After the incident, AEP took corrective actions to guard against future problems related to the handling of hydrogen at the plant.

"Muskingum River Power Plant employees and employees of plants owned by Ohio Power Co. and its sister corporations (AEP employees) took immediate action to prevent recurrence," McCullough said. "The remaining relief devices were verified as being the correct design and constructed with fusible plugs."

The hydrogen vendor was restricted to delivering only 2,100-psi hydrogen to the site (versus the typical 2,400 psi), and the vendors’ employees are now under observation by AEP employees using a defined procedure, the Job Hazard Analysis and Job Safety Assessment Checklist, McCullough explained.

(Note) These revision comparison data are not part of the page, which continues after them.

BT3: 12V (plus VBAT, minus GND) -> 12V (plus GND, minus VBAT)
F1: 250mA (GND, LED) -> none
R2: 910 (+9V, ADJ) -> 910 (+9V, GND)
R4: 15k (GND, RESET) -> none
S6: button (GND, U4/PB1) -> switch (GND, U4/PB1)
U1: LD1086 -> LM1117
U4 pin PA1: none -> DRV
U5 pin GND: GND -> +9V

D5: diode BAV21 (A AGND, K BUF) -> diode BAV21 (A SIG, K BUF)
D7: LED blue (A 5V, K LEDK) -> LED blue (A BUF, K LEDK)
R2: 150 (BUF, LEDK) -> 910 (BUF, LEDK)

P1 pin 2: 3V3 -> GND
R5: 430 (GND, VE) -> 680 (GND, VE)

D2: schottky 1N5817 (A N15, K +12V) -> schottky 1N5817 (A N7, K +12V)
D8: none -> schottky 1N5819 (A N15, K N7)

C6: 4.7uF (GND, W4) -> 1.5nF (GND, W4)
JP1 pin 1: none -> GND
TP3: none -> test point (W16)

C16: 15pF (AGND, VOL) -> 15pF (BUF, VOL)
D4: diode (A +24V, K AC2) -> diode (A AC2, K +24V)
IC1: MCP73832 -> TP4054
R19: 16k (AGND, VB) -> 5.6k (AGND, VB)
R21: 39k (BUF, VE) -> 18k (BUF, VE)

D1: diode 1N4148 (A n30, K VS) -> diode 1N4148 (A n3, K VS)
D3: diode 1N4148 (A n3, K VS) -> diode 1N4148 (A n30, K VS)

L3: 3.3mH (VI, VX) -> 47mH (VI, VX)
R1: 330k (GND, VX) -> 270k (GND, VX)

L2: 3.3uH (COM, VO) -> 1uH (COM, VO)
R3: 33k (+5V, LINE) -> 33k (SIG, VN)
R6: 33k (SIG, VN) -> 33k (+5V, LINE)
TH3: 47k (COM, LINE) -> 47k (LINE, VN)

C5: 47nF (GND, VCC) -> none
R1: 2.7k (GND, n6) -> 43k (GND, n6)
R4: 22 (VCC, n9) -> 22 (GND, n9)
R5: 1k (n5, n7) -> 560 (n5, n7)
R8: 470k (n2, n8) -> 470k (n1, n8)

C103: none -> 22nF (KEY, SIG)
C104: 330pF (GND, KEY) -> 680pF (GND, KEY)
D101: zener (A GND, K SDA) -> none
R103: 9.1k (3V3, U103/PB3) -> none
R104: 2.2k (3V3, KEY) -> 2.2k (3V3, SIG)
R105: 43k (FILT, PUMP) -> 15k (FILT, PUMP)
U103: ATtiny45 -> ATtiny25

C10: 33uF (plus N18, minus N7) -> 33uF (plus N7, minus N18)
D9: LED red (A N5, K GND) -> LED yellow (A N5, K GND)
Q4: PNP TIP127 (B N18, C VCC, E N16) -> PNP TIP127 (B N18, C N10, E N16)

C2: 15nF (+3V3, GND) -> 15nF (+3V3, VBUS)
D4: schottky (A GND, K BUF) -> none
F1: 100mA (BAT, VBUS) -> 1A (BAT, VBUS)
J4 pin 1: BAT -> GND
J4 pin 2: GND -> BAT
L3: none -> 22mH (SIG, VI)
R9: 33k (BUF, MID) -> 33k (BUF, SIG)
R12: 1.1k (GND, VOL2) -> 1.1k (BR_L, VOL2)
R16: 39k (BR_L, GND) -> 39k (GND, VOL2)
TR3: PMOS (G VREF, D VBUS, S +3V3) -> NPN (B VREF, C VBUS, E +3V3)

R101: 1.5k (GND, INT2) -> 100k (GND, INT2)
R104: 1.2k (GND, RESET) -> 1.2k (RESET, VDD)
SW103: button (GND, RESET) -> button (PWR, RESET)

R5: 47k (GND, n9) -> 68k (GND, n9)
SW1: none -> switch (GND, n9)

AEP has made other changes in plant operations to further ensure that no more hazardous incidents occur at the facility. "In addition to the procedure changes, the hydrogen system was redesigned and rebuilt to eliminate the use of rupture disc – style relief devices," he said. "Now a relief valve system is used that will reset once pressures have been reduced. The cylinders have been moved away from spaces occupied by people, and the structure is protected from vehicle encroachment and ignition sources."

Key Safety Lessons

In September 2005, a working group with CIGRE (International Council on Large Electric Systems) estimated that there may be more than 40,000 hydrogen-cooled generators in service around the world. Despite the large number of systems that use pressurized hydrogen to cool generators, for the most part, few incidents or problems occur. However, given the inherently hazardous properties of hydrogen, plant staff working with this flammable material need to regularly review both the equipment and handling procedures to verify that there are no problems.

This case history is intended to be helpful to personnel who deal with hydrogen used to cool the generators at their power plants. Proper management, including safe equipment design and construction and correct procedures for handling hazardous materials, can ensure safe results in dealing with this useful substance.
—Angela Neville, JD, is POWER’s senior editor.